Я влюблен в мой народ, в его быт, в его искусство, в его многогранность и энергию, но чувство чисто человеческое, а не эстетическое, и долг поэта, которым я хочу остаться, заставляют меня желать этого улучшения, социального роста, грозящего утратой – и для меня тоже – той живописности, что служит тайному эгоизму зрелищем и кладезем.

В народе должно восхищать то, что не меняется с переменами, с общим улучшением жизни: его сочные своевольные корни, небо над головой, пантеизм.
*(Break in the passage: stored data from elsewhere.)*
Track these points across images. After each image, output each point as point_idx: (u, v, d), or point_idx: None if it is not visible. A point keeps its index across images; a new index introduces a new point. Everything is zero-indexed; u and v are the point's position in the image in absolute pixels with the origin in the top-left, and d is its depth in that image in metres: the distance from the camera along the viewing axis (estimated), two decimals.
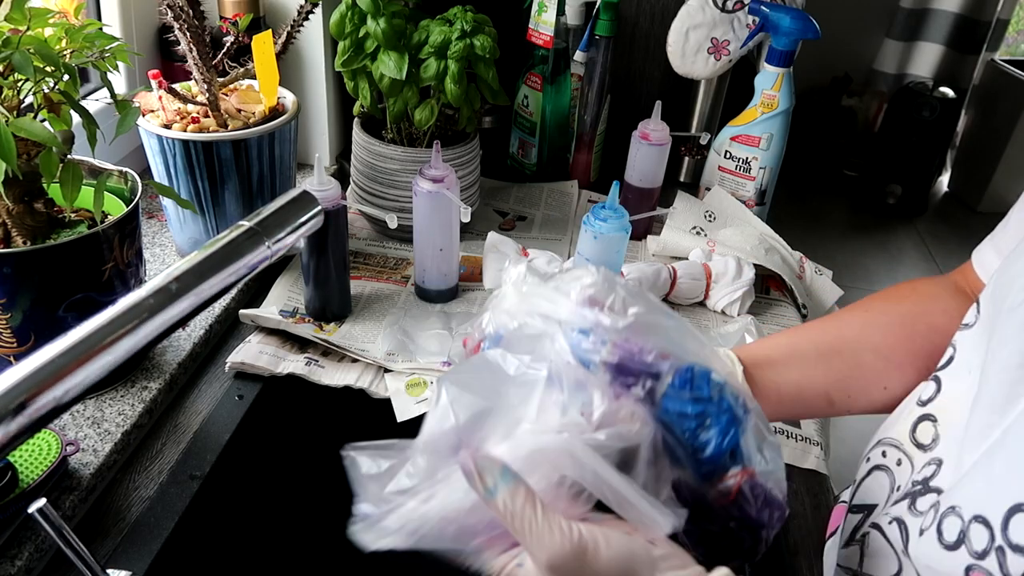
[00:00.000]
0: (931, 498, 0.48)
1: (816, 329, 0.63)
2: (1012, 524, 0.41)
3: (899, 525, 0.50)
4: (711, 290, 0.95)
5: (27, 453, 0.62)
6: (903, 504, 0.51)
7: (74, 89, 0.62)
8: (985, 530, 0.42)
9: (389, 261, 1.01)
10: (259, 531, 0.86)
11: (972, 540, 0.43)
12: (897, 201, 3.15)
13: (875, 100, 3.26)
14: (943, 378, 0.54)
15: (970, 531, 0.43)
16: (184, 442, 0.73)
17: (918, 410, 0.54)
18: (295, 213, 0.72)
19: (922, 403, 0.55)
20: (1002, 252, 0.58)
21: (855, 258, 2.87)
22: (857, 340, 0.61)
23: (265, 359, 0.81)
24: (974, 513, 0.43)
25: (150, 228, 0.97)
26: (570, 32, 1.17)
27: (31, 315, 0.64)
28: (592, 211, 0.81)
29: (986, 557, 0.42)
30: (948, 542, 0.44)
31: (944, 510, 0.45)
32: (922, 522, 0.48)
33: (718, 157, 1.14)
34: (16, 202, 0.64)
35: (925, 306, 0.61)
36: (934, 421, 0.53)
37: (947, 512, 0.45)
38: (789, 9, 1.04)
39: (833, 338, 0.61)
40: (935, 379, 0.54)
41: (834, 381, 0.60)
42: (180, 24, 0.81)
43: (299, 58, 1.10)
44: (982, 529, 0.42)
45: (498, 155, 1.25)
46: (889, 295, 0.64)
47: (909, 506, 0.50)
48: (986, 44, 3.10)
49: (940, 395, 0.53)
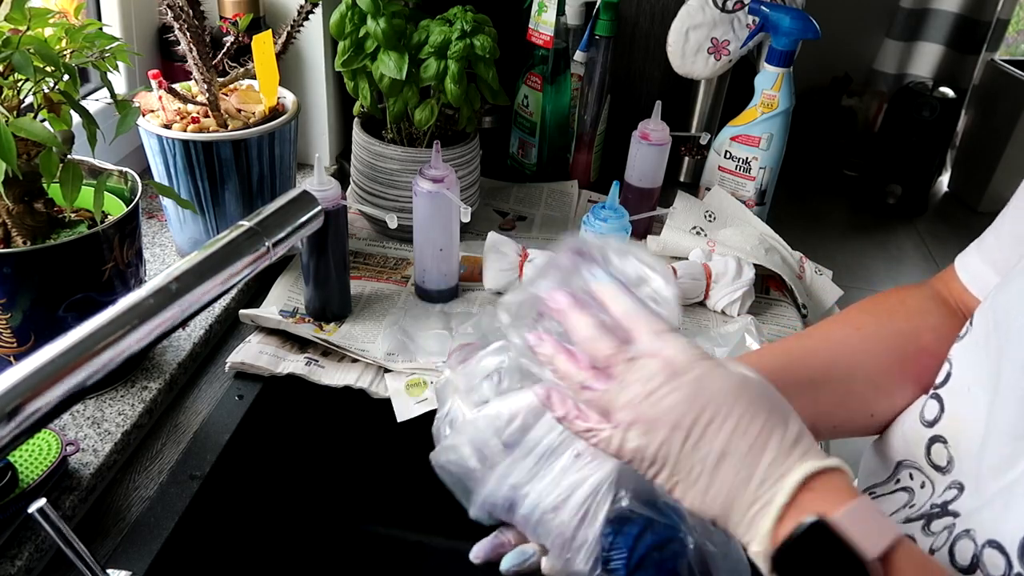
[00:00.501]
0: (946, 521, 0.48)
1: (808, 351, 0.60)
2: None
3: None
4: (711, 290, 0.95)
5: (27, 453, 0.62)
6: (917, 524, 0.50)
7: (74, 89, 0.62)
8: (1000, 556, 0.41)
9: (389, 261, 1.01)
10: (259, 531, 0.86)
11: (987, 565, 0.42)
12: (897, 201, 3.15)
13: (875, 100, 3.26)
14: (944, 396, 0.53)
15: (983, 555, 0.42)
16: (184, 442, 0.73)
17: (926, 431, 0.53)
18: (295, 213, 0.72)
19: (928, 424, 0.54)
20: (992, 263, 0.57)
21: (855, 258, 2.86)
22: (848, 367, 0.59)
23: (265, 359, 0.81)
24: (987, 538, 0.42)
25: (150, 228, 0.97)
26: (570, 32, 1.17)
27: (31, 315, 0.64)
28: (592, 211, 0.81)
29: None
30: (961, 565, 0.44)
31: (958, 532, 0.45)
32: (933, 542, 0.47)
33: (718, 157, 1.14)
34: (16, 202, 0.64)
35: (915, 323, 0.59)
36: (944, 443, 0.52)
37: (960, 535, 0.45)
38: (789, 9, 1.04)
39: (824, 363, 0.59)
40: (936, 397, 0.53)
41: (823, 412, 0.58)
42: (180, 24, 0.81)
43: (299, 58, 1.10)
44: (997, 555, 0.42)
45: (498, 155, 1.25)
46: (879, 309, 0.62)
47: (923, 527, 0.49)
48: (986, 44, 3.10)
49: (945, 416, 0.52)
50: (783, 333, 0.94)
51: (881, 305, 0.62)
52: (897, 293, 0.62)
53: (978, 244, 0.59)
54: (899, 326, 0.59)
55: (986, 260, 0.58)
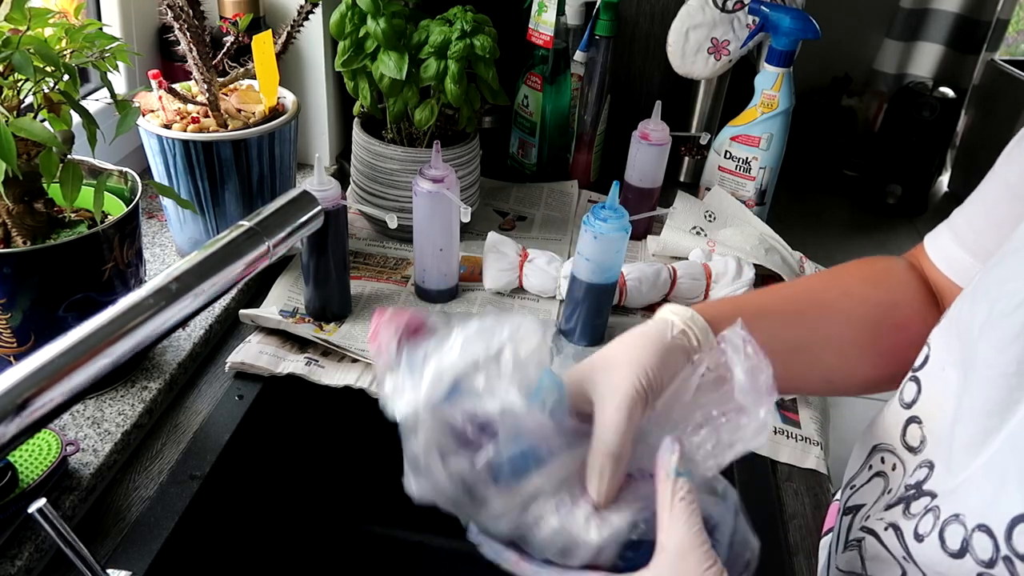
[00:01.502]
0: (924, 501, 0.48)
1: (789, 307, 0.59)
2: (1016, 534, 0.41)
3: (895, 531, 0.49)
4: (711, 290, 0.95)
5: (27, 453, 0.62)
6: (897, 509, 0.50)
7: (74, 89, 0.62)
8: (988, 539, 0.42)
9: (389, 261, 1.01)
10: (259, 531, 0.86)
11: (976, 549, 0.43)
12: (897, 201, 3.15)
13: (875, 100, 3.26)
14: (922, 379, 0.53)
15: (973, 540, 0.43)
16: (184, 442, 0.73)
17: (904, 413, 0.54)
18: (295, 213, 0.72)
19: (906, 405, 0.54)
20: (964, 245, 0.57)
21: (855, 258, 2.86)
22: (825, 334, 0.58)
23: (265, 359, 0.81)
24: (977, 522, 0.43)
25: (150, 228, 0.97)
26: (570, 32, 1.17)
27: (31, 315, 0.64)
28: (592, 211, 0.81)
29: (994, 566, 0.42)
30: (952, 550, 0.44)
31: (947, 518, 0.45)
32: (918, 526, 0.48)
33: (718, 157, 1.14)
34: (16, 202, 0.64)
35: (895, 296, 0.59)
36: (920, 423, 0.53)
37: (949, 520, 0.45)
38: (789, 9, 1.04)
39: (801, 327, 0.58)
40: (915, 380, 0.54)
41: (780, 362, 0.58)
42: (180, 24, 0.81)
43: (299, 58, 1.10)
44: (985, 538, 0.42)
45: (498, 155, 1.25)
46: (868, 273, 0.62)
47: (904, 511, 0.50)
48: (986, 44, 3.09)
49: (922, 396, 0.53)
50: None
51: (871, 267, 0.62)
52: (884, 260, 0.63)
53: (949, 225, 0.59)
54: (881, 296, 0.60)
55: (958, 242, 0.58)
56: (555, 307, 0.94)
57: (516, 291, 0.96)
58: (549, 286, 0.94)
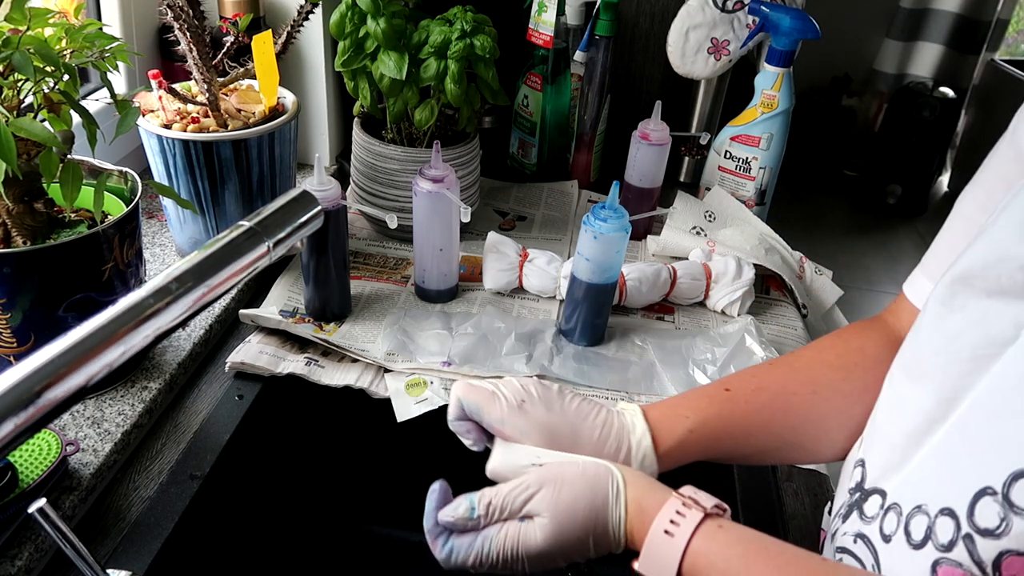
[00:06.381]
0: (877, 500, 0.49)
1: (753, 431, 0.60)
2: (978, 509, 0.41)
3: (863, 540, 0.49)
4: (711, 290, 0.95)
5: (27, 453, 0.62)
6: (854, 516, 0.51)
7: (74, 89, 0.62)
8: (951, 521, 0.43)
9: (389, 261, 1.01)
10: (259, 531, 0.86)
11: (938, 534, 0.43)
12: (897, 201, 3.15)
13: (875, 100, 3.26)
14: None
15: (936, 525, 0.44)
16: (184, 442, 0.73)
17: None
18: (295, 213, 0.72)
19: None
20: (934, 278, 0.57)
21: (855, 258, 2.86)
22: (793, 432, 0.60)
23: (265, 359, 0.81)
24: (940, 507, 0.44)
25: (150, 228, 0.97)
26: (570, 32, 1.17)
27: (31, 315, 0.64)
28: (592, 211, 0.81)
29: (953, 548, 0.42)
30: (916, 541, 0.45)
31: (910, 511, 0.46)
32: (882, 526, 0.48)
33: (718, 157, 1.14)
34: (16, 202, 0.64)
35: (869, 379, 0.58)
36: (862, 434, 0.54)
37: (913, 512, 0.46)
38: (789, 9, 1.04)
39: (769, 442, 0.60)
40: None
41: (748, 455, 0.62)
42: (180, 24, 0.81)
43: (299, 58, 1.10)
44: (948, 521, 0.43)
45: (498, 155, 1.25)
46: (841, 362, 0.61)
47: (860, 516, 0.50)
48: (986, 44, 3.10)
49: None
50: (783, 333, 0.94)
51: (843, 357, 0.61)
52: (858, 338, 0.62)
53: (922, 268, 0.60)
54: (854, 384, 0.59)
55: (929, 277, 0.59)
56: (555, 307, 0.94)
57: (516, 291, 0.96)
58: (549, 286, 0.94)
Вот почему я ненавижу ту поэзию, живопись, музыку, все то искусство на основе народного, которое по сути утверждает непонимание и несправедливость, и стою горой за народную культуру, то есть интуитивный отбор традиций, последовательно воплощающих его собственное развитие.

Те же поэты, художники, музыканты, ораторы и прочие «апостолы», что сегодня как никогда оглушают нас лживыми клятвами в любви к затурканному народу, сколько бы ни корчили народолюбцев и «друзей народа», остаются его худшими врагами, надежными преградами на его пути.

* * *

Поэзия, что бы ни твердили политики, есть лишь самозабвенное насыщение красотой, магия заклинаний. И счастье или несчастье поэта, как я не раз уже говорил, – расколдовывать мир пением.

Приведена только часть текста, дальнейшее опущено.